Associated Press Writer
Jackie Chan and Chris Tucker -- inspired. Jackie Chan and Owen Wilson -- gangbusters. Jackie Chan and Jennifer Love Hewitt -- huh?
In "The Tuxedo," Chan survives the strangest pairing yet of his lucrative second career in American odd-couple action comedies. But the major revelation is Hewitt, who shines like a supernova.
Alternately pouty and cutesy in "Party of Five" and the "I Know What You Did Last Summer" series, Hewitt uses this unlikely vehicle to grow up in a big way. She fills out a role that's nothing on the page -- a rookie operative in a vaguely defined intelligence agency -- with feisty confidence and improvisational spirit.
All that really matters acting-wise in a movie like this is to make the audience want to watch you. Beauty helps, and Hewitt is no slouch in that department, cheerfully conspiring in the exploitation of her gravity-defying figure.

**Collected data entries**
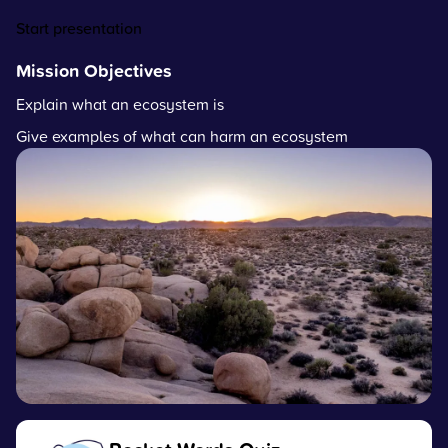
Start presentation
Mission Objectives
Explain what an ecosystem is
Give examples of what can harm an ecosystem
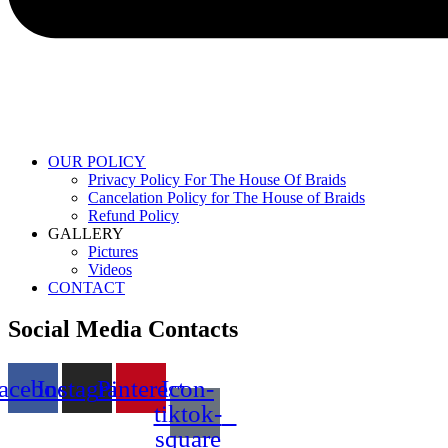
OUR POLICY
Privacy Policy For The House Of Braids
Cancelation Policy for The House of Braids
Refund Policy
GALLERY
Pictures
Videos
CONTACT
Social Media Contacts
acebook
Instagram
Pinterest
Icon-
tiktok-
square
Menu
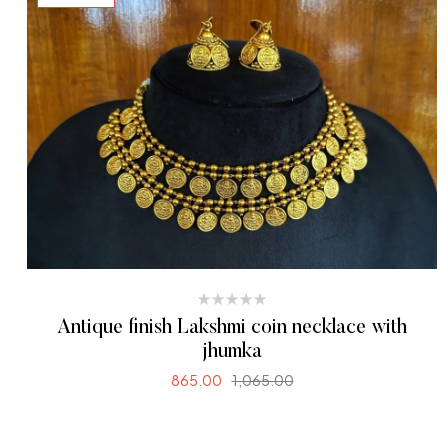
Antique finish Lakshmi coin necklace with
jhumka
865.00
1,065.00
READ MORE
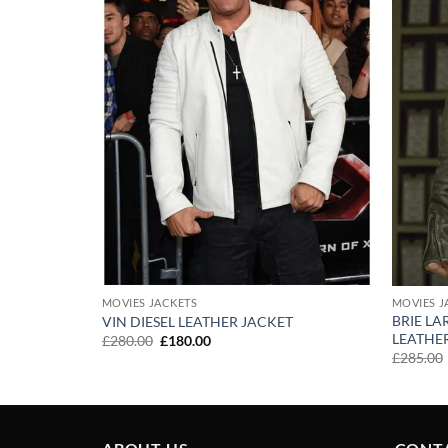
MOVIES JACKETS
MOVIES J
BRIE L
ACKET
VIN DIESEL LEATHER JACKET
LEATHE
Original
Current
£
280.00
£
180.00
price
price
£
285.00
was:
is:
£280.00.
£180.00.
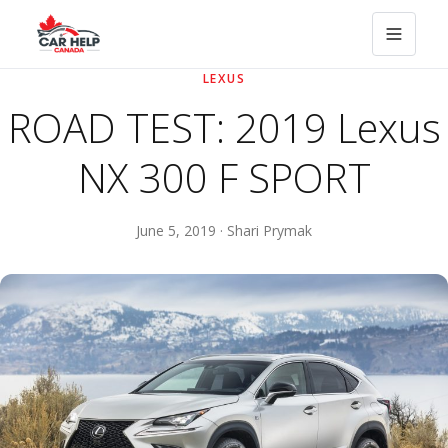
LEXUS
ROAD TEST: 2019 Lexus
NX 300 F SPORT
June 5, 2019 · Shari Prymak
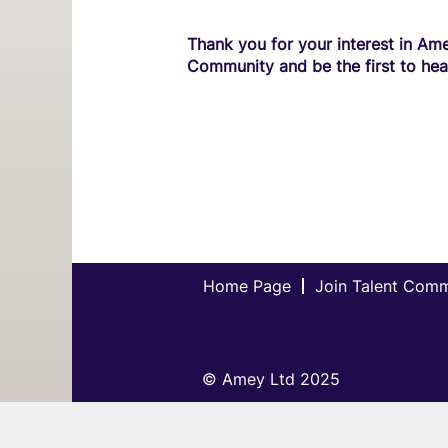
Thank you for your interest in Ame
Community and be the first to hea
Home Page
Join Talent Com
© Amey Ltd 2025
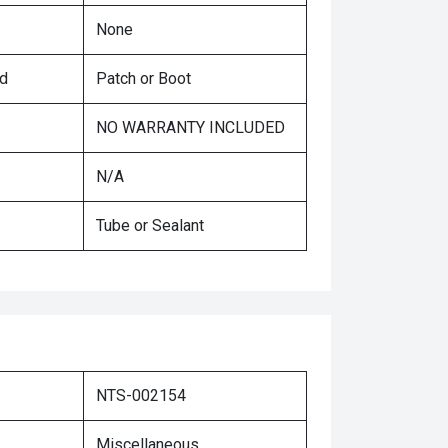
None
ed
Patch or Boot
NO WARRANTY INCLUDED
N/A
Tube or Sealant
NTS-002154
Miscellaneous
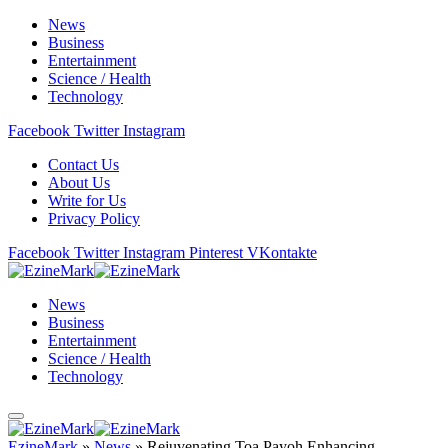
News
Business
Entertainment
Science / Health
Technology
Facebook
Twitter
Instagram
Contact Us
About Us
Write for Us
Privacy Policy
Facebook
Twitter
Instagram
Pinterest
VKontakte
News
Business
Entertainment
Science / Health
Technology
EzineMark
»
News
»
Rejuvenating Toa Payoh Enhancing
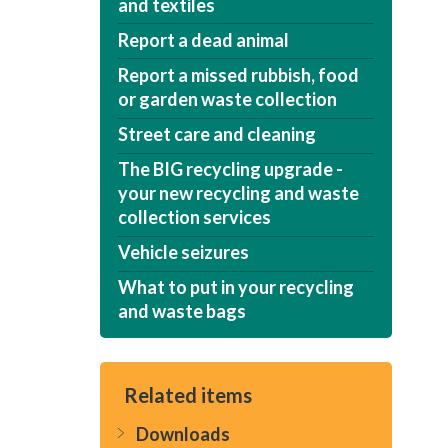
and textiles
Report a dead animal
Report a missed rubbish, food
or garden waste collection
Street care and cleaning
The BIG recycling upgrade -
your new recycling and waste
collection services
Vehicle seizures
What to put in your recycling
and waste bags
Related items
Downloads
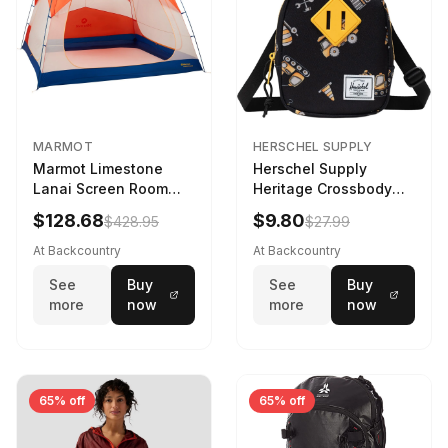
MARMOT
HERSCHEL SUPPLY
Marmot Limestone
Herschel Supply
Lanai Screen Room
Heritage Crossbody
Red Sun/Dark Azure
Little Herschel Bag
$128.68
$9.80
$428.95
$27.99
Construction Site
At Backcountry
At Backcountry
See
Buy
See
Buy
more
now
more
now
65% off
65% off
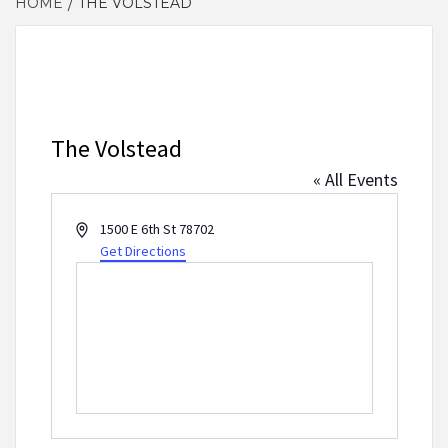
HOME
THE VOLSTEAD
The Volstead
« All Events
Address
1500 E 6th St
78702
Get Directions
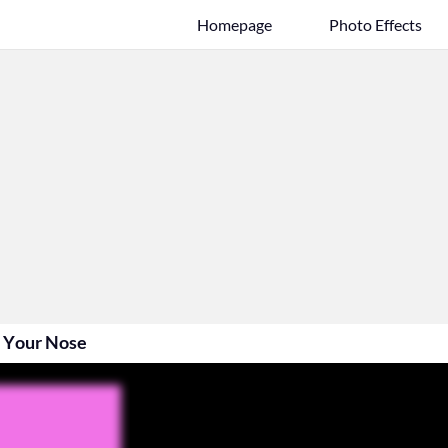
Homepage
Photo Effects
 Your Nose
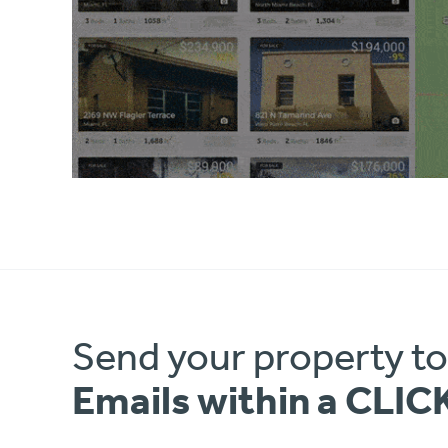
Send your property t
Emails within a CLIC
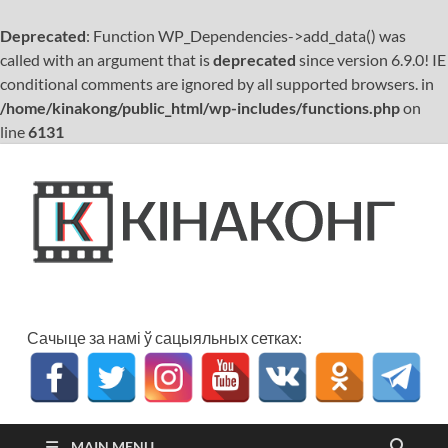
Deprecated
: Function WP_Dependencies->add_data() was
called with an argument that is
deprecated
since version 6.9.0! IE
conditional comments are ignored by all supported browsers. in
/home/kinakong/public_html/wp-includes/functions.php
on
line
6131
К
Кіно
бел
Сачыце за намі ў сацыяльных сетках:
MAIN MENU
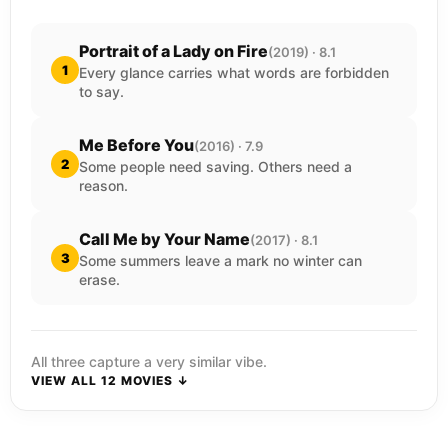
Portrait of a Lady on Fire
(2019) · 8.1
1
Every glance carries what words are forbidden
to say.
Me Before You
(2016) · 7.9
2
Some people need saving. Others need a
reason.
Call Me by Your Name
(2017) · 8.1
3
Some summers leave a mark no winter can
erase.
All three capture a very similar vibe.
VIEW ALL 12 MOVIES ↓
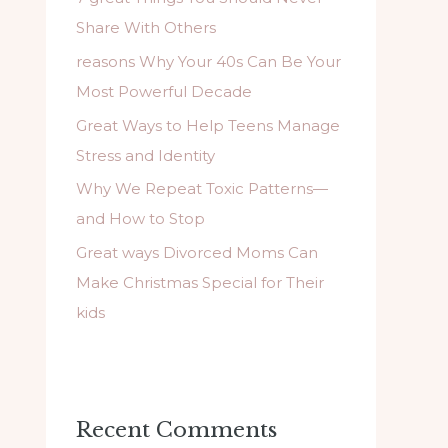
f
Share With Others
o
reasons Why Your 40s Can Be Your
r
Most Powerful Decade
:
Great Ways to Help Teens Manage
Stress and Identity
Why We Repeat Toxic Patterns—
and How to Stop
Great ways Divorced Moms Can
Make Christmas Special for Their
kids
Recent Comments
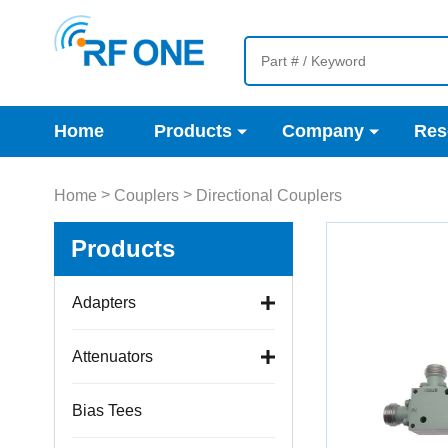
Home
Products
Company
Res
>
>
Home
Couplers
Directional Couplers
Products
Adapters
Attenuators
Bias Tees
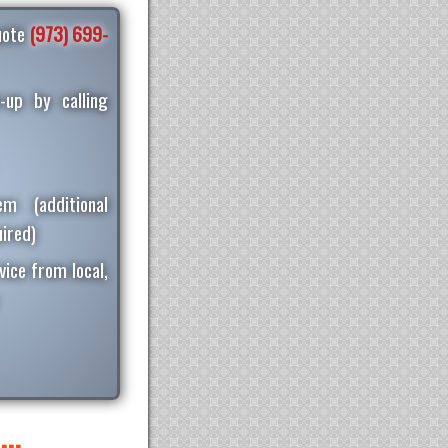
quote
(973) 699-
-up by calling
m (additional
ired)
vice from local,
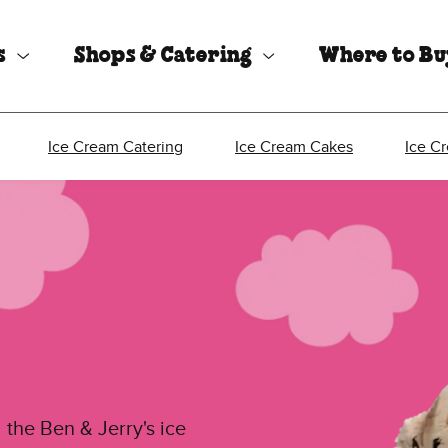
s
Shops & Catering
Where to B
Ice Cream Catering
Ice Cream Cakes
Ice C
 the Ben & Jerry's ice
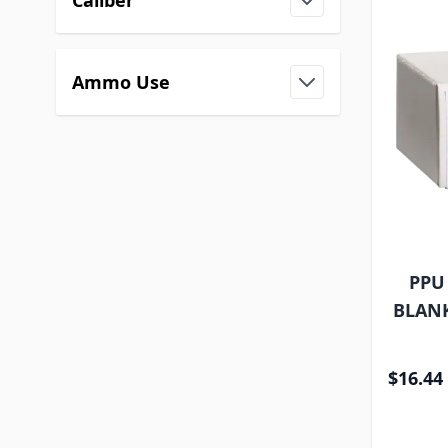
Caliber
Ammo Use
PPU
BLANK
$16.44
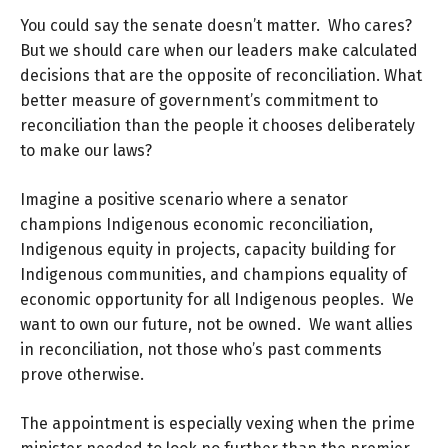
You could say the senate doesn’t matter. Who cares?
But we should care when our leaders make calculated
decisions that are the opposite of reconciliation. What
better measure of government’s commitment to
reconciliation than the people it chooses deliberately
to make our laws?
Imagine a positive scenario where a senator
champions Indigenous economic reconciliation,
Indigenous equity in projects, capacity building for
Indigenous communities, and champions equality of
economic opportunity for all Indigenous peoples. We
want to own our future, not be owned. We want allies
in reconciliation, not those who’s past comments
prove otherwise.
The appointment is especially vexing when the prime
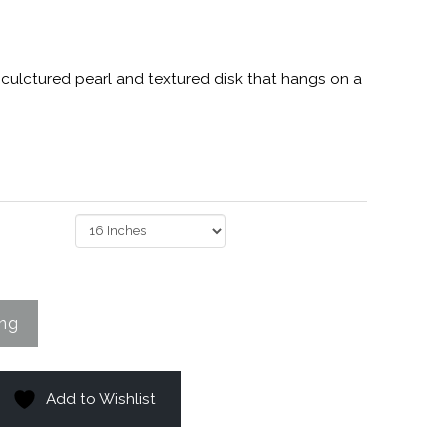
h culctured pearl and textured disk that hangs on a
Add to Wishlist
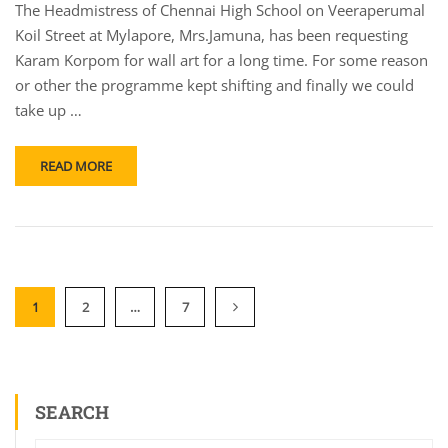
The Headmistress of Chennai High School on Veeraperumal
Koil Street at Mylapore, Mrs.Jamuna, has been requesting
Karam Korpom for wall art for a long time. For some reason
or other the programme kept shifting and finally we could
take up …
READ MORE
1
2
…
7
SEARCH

**Required actions**
1. Using the review of "The Tuxedo," decide whether each statement agrees with the text: (a) Hewitt's character is a rookie operative in an intelligence agency; (b) the review calls the pairing of Jackie Chan and Owen Wilson inspired; (c) Hewitt appeared in "Party of Five." Answer yes or no for each, and quote the deciding words.
2. Write out the part of the review of "The Tuxedo" from "Associated Press Writer" up to and including "and improvisational spirit.".
3. Continue the review of "The Tuxedo" from where it stops.

**Replies**
1.
(a) Yes: "a rookie operative in a vaguely defined intelligence agency"
(b) No: "Jackie Chan and Owen Wilson -- gangbusters."
(c) Yes: "Alternately pouty and cutesy in "Party of Five""

2.
Associated Press Writer
Jackie Chan and Chris Tucker -- inspired. Jackie Chan and Owen Wilson -- gangbusters. Jackie Chan and Jennifer Love Hewitt -- huh?
In "The Tuxedo," Chan survives the strangest pairing yet of his lucrative second career in American odd-couple action comedies. But the major revelation is Hewitt, who shines like a supernova.
Alternately pouty and cutesy in "Party of Five" and the "I Know What You Did Last Summer" series, Hewitt uses this unlikely vehicle to grow up in a big way. She fills out a role that's nothing on the page -- a rookie operative in a vaguely defined intelligence agency -- with feisty confidence and improvisational spirit.

3.
But more important is an ability to cut loose, to let your guard down and have a smashing time in front of the camera. That's star quality, and Hewitt has it: She looks like there's no place else she'd rather be. Not since Elizabeth Hurley in the first "Austin Powers" movie has an actress sunk her teeth into something so silly and made such magic.
Chan is himself: a brilliant physical performer who's also effortlessly adorable, using light-speed facial muscles to convey emotion with zealous abandon. He and Hewitt bounce off one another, and that's the movie -- purely a vehicle for its stars. "The Tuxedo" would be nothing without them; with them, it's an enjoyable nothing.
The concept is almost too dense to be believed: that Jackie Chan -- Jackie Chan! -- needs a billion-dollar tux to turn into the quicksilver, gravity-defying dervish we know and love.
"The Tuxedo" contradicts its own premise at the outset, when a T-shirt-and-jeans-clad Chan, as cab driver Jimmy Tong, eludes a meathead bicyclist who's slammed into the door of his taxi. It's good to see that Chan can still pull off old-fashioned stunt work, since through the rest of the movie he'll be embellished by cheesy digital effects.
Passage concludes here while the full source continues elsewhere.